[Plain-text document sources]
------------------------------------------------------------
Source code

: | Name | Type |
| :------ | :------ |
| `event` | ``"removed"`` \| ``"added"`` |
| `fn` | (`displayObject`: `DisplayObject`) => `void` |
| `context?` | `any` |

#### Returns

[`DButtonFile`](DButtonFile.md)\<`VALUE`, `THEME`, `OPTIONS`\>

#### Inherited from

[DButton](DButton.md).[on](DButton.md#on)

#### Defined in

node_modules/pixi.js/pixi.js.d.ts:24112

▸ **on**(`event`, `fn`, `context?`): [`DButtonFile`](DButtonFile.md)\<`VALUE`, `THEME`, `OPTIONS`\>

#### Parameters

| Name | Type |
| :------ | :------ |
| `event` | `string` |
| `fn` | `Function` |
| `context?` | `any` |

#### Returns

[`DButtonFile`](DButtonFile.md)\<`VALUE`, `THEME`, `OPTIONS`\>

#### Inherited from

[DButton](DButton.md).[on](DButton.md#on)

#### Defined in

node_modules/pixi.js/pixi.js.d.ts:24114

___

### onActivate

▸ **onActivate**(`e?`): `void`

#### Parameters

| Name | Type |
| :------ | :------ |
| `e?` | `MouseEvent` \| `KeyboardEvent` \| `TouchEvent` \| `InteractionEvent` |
------------------------------------------------------------
== INSTRUCTION ==
Pick out the lines above that hold the string "pixi" and show them.

== RESPONSE TO THE EXERCISE ==
node_modules/pixi.js/pixi.js.d.ts:24112
node_modules/pixi.js/pixi.js.d.ts:24114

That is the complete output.